Brief: Copy the listing verbatim, excluding any images found in it.

Given records:
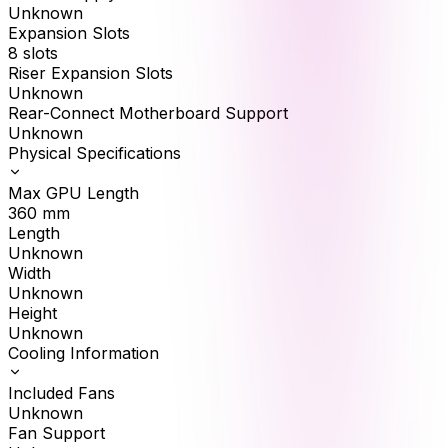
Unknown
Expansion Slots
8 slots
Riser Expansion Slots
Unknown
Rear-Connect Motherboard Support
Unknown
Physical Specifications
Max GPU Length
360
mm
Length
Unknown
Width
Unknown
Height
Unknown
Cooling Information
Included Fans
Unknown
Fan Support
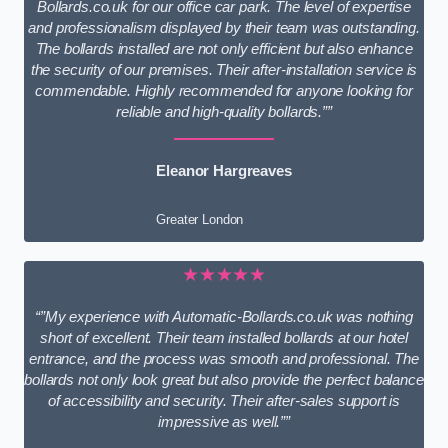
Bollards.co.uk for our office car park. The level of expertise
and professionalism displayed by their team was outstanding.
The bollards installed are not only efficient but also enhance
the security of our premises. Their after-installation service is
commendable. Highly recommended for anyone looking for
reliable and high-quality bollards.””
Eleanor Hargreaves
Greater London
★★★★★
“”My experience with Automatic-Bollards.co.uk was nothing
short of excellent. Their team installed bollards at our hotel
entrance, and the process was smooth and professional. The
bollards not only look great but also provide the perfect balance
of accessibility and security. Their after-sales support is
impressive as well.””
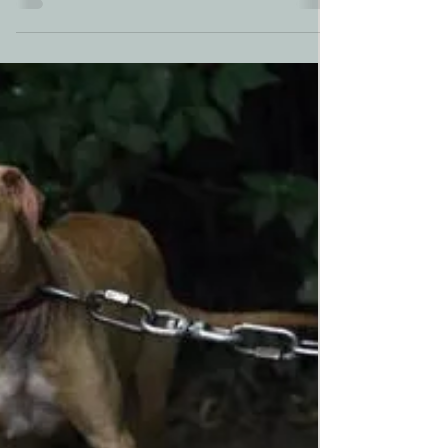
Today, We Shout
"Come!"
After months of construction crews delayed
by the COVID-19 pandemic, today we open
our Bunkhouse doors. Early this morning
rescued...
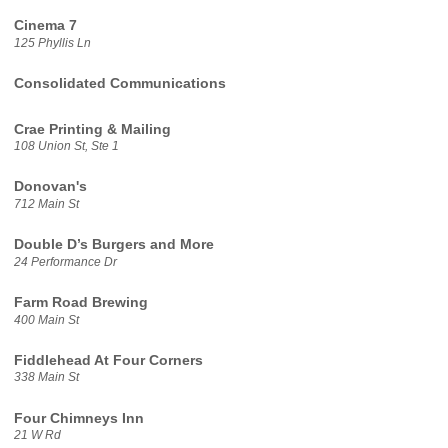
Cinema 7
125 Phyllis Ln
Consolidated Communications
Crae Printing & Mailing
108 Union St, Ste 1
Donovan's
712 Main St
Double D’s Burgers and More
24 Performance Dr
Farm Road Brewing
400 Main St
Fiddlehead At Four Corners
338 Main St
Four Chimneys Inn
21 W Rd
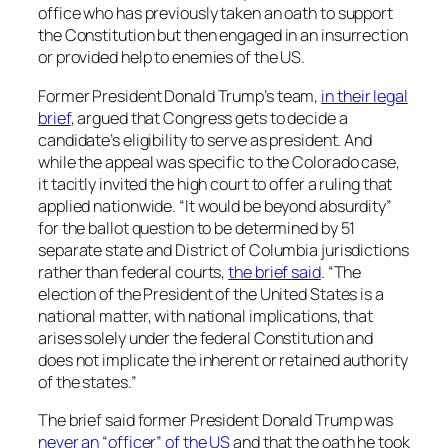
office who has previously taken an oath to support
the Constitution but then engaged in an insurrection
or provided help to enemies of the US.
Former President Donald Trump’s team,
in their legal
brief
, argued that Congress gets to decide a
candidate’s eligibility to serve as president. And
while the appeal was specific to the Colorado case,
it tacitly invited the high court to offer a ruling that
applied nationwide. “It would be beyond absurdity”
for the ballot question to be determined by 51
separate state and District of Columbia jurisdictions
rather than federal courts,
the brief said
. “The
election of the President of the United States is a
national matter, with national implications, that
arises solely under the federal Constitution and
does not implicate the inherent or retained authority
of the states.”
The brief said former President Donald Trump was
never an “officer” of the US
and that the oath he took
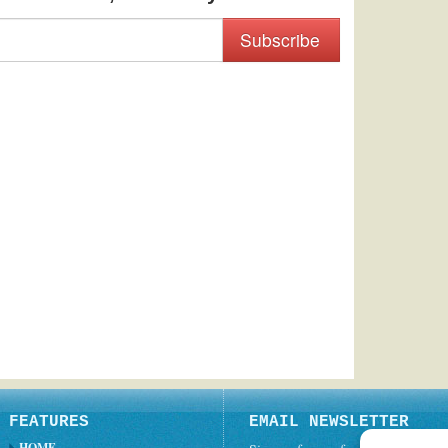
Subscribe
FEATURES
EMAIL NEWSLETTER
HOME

Solution for this problem:
Unknown
Expansion Slots
8 slots
Riser Expansion Slots
Unknown
Rear-Connect Motherboard Support
Unknown
Physical Specifications
Max GPU Length
360
mm
Length
Unknown
Width
Unknown
Height
Unknown
Cooling Information
Included Fans
Unknown
Fan Support
Bollards.co.uk for our office car park. The level of expertise
and professionalism displayed by their team was outstanding.
The bollards installed are not only efficient but also enhance
the security of our premises. Their after-installation service is
commendable. Highly recommended for anyone looking for
reliable and high-quality bollards.””
Eleanor Hargreaves
Greater London
★★★★★
“”My experience with Automatic-Bollards.co.uk was nothing
short of excellent. Their team installed bollards at our hotel
entrance, and the process was smooth and professional. The
bollards not only look great but also provide the perfect balance
of accessibility and security. Their after-sales support is
impressive as well.””
Today, We Shout
"Come!"
After months of construction crews delayed
by the COVID-19 pandemic, today we open
our Bunkhouse doors. Early this morning
rescued...
Cinema 7
125 Phyllis Ln
Consolidated Communications
Crae Printing & Mailing
108 Union St, Ste 1
Donovan's
712 Main St
Double D’s Burgers and More
24 Performance Dr
Farm Road Brewing
400 Main St
Fiddlehead At Four Corners
338 Main St
Four Chimneys Inn
21 W Rd
office who has previously taken an oath to support
the Constitution but then engaged in an insurrection
or provided help to enemies of the US.
Former President Donald Trump’s team,
in their legal
brief
, argued that Congress gets to decide a
candidate’s eligibility to serve as president. And
while the appeal was specific to the Colorado case,
it tacitly invited the high court to offer a ruling that
applied nationwide. “It would be beyond absurdity”
for the ballot question to be determined by 51
separate state and District of Columbia jurisdictions
rather than federal courts,
the brief said
. “The
election of the President of the United States is a
national matter, with national implications, that
arises solely under the federal Constitution and
does not implicate the inherent or retained authority
of the states.”
The brief said former President Donald Trump was
never an “officer” of the US
and that the oath he took
Subscribe
FEATURES
EMAIL NEWSLETTER
HOME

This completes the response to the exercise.